Password Cracking Techniques

Brute-force attack password cracking is simply trying a password of A with the given salt, following by B, C, and on and on until every possible character combination is tried. It is very time-consuming, but given enough time brute force cracking WILL get the password.

Dictionary attack password cracking is the most popular method for cracking Unix passwords. The cracking program will take a word list, and one at a time try to crack one or all of the passwords listed in the password file. Some password crackers will filter and/or mutate the words as they try them, such as substitute numbers.

CIA Security Model

Confidentiality: Confidentiality of a message, voice, or data is assured by encryption with a secret key.

Integrity: Messages and files need to be protected against modification; the solution is digital certificates and MACs or some other redundancy scheme in the plain text and then use encryption.

Availability: Basic but essential, fundamentals in communication security is the control of availability and of access to the medium, sensitive data, and ciphering.

Extra Element

Authentication: Is the message coming from the purported source? This can be overcome by encryption and suitable key management.

Encoding vs. Encryption

Encoding: Encoding transforms data into another format using a scheme that is publicly available so that it can easily be reversed. It does not require a key as the only thing required to decode it is the algorithm that was used to encode it – secrecy is not required, example, ASCII, Base64. Encryption: Encryption transforms data into another format in such a way that only specific individual(s) can reverse the transformation. It uses a key, which is kept secret, in conjunction with the plaintext and the algorithm, in order to perform the encryption operation. As such, the ciphertext, algorithm, and key are all required to return to the plaintext.
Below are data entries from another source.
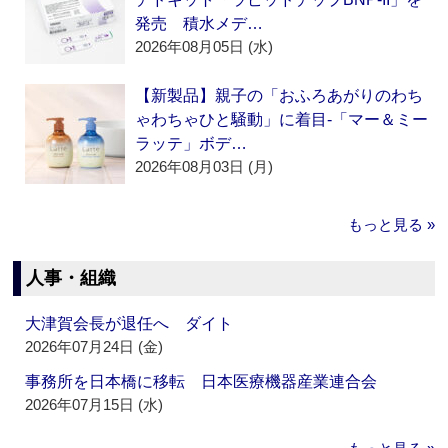
発売 積水メデ…
2026年08月05日 (水)
【新製品】親子の「おふろあがりのわち
ゃわちゃひと騒動」に着目‐「マー＆ミー
ラッテ」ボデ…
2026年08月03日 (月)
もっと見る »
人事・組織
大津賀会長が退任へ ダイト
2026年07月24日 (金)
事務所を日本橋に移転 日本医療機器産業連合会
2026年07月15日 (水)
E.g. sending someone a secret letter that only they should be able to read, or securely sending a password over the Internet.
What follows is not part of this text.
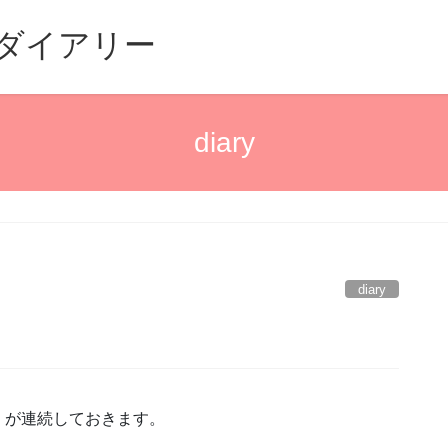
るダイアリー
diary
diary
」が連続しておきます。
Algorithms for Creating Digital Signatures

RSA: The RSA digital signature algorithm was developed by Ron Rivest, Adi Shamir, and Leonard Adleman at Massachusetts Institute of Technology (MIT) in 1977. RSA can also be used to encrypt and decrypt the data being signed. RSA does not mandate the use of a particular hash function, so the security of the signature and encryption are partly dependent on the choice of hash function used to compute the signature.

DSA: The DSA (Digital Signature Algorithm) is defined by the Digital Security Standard (DSS) and was developed by the National Institute of Standards and Technology (NIST) in 1991. The algorithm requires a SHA-1 digest to compute its digital signature. The DSA algorithm does not encrypt the data being signed, it purely produces a signature that allows the recipient to verify the authenticity and provenance of the data. DSA signatures can be created as quickly as RSA signatures, but their verification can take much longer.
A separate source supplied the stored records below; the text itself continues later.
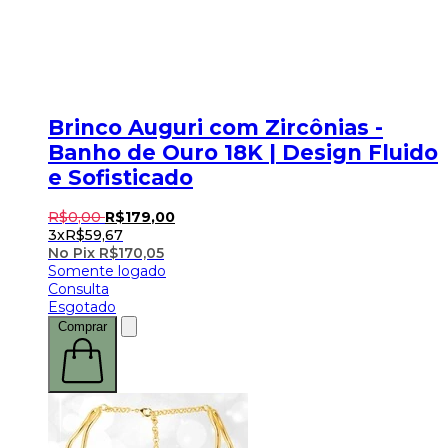
Brinco Auguri com Zircônias -
Banho de Ouro 18K | Design Fluido
e Sofisticado
R$
0
,
00
R$
179
,
00
3x
R$
59,67
No Pix
R$
170,05
Somente logado
Consulta
Esgotado
Comprar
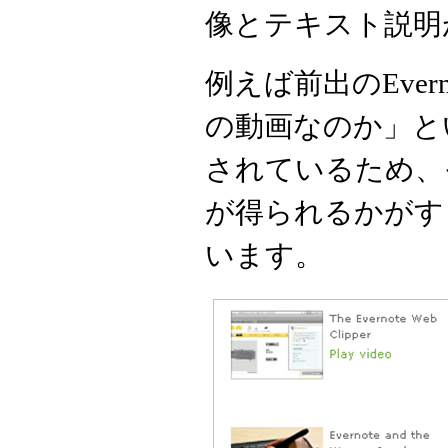
像とテキスト説明
例えば前出のEver
の動画なのか」と
されているため、
が得られるかがす
います。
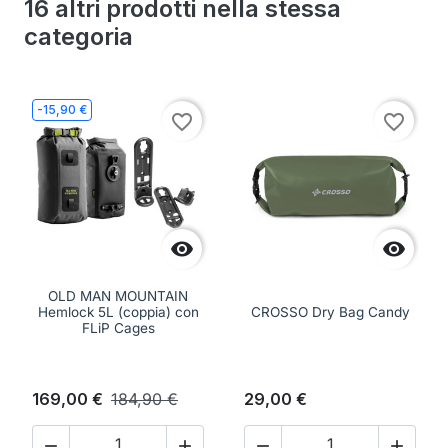
16 altri prodotti nella stessa
categoria
-15,90 €
favorite_border
favorite_border


OLD MAN MOUNTAIN
Hemlock 5L (coppia) con
CROSSO Dry Bag Candy
FLiP Cages
169,00 €
184,90 €
29,00 €




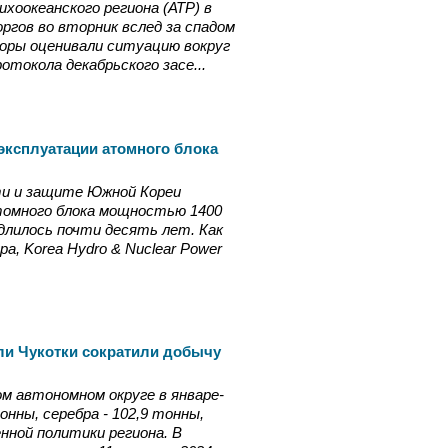
хоокеанского региона (АТР) в
ргов во вторник вслед за спадом
оры оценивали ситуацию вокруг
отокола декабрьского засе...
эксплуатации атомного блока
ти и защите Южной Кореи
томного блока мощностью 1400
лилось почти десять лет. Как
а, Korea Hydro & Nuclear Power
ли Чукотки сократили добычу
м автономном округе в январе-
онны, серебра - 102,9 тонны,
ной политики региона. В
Threats to Wireless Network Security

  1. Rogue access point: Unknown and unmanaged devices inside the network connect to rogue access points thus they become wide-open back doors, providing easy routes for malware to come in and information to leave the network.
  2. Misconfiguration: E.g., leaving switches and routers with default username and password.
  3. Unmanaged use of wireless outside of enterprise: Employees connecting to open and unsafe wireless networks outside of the enterprise, thus leaving them open for attack.
  4. Hackers: Active attacks on wireless links are a growing problem as mobile and wireless computing offers increasingly attractive targets to hackers. After a device becomes powerful enough and the information they contain becomes valuable enough, they attract the attention of bad guys and are likely to fall victim to exploits.